Directive =
Your job is to give again, exactly and with no additions, the lines in the records below from the one with "hfov_deg: 15.8" through the one with "exposure_s: 1/20", both included. Omit the pictures.

Camera metadata records
+++

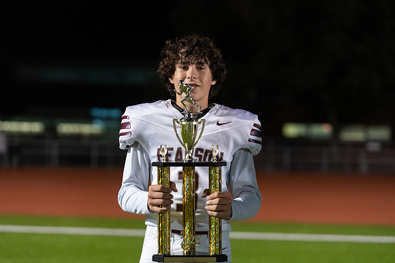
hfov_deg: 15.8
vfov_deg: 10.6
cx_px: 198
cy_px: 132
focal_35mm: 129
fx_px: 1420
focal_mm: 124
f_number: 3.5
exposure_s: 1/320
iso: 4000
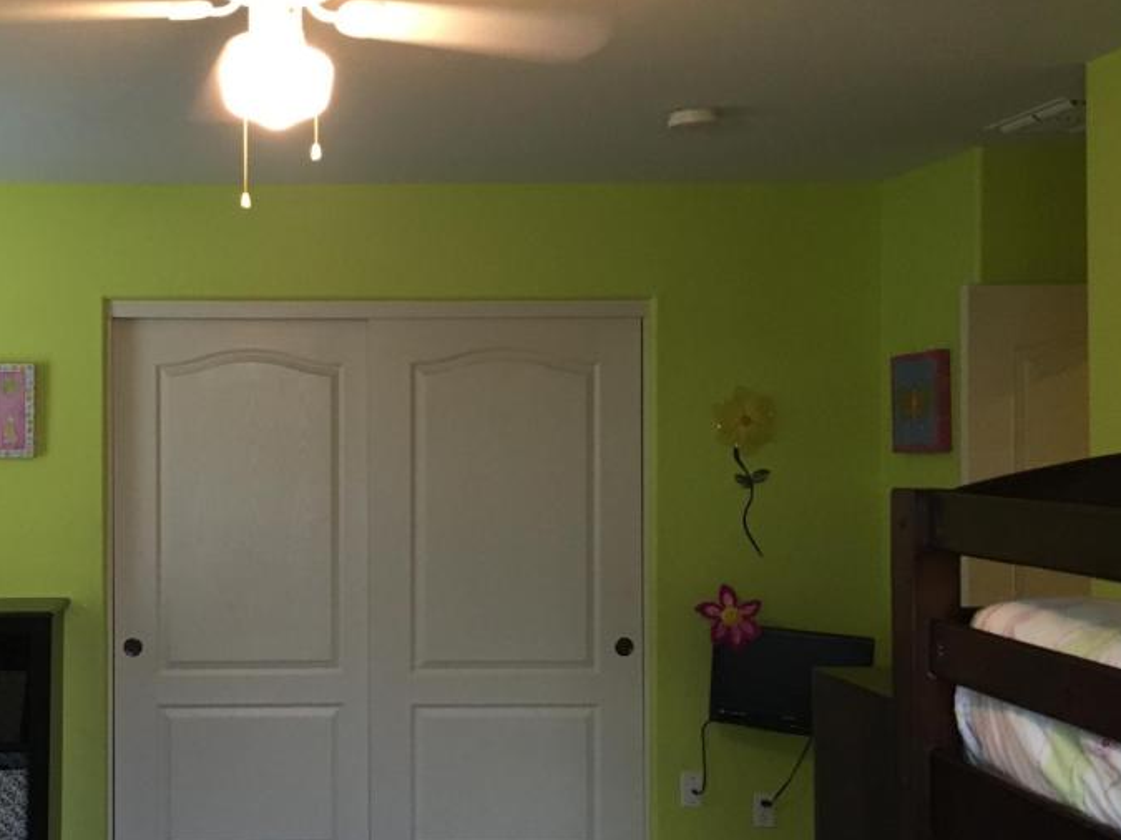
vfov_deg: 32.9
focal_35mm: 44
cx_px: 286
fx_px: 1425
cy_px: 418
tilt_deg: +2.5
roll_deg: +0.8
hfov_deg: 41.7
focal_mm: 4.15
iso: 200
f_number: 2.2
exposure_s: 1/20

+++

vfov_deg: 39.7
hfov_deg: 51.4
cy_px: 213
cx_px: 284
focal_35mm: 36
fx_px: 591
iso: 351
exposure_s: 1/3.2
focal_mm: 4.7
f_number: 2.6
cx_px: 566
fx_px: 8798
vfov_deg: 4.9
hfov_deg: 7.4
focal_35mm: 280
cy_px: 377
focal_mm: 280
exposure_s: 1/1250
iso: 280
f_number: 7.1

+++

Answer to the problem =
hfov_deg: 15.8
vfov_deg: 10.6
cx_px: 198
cy_px: 132
focal_35mm: 129
fx_px: 1420
focal_mm: 124
f_number: 3.5
exposure_s: 1/320
iso: 4000
vfov_deg: 32.9
focal_35mm: 44
cx_px: 286
fx_px: 1425
cy_px: 418
tilt_deg: +2.5
roll_deg: +0.8
hfov_deg: 41.7
focal_mm: 4.15
iso: 200
f_number: 2.2
exposure_s: 1/20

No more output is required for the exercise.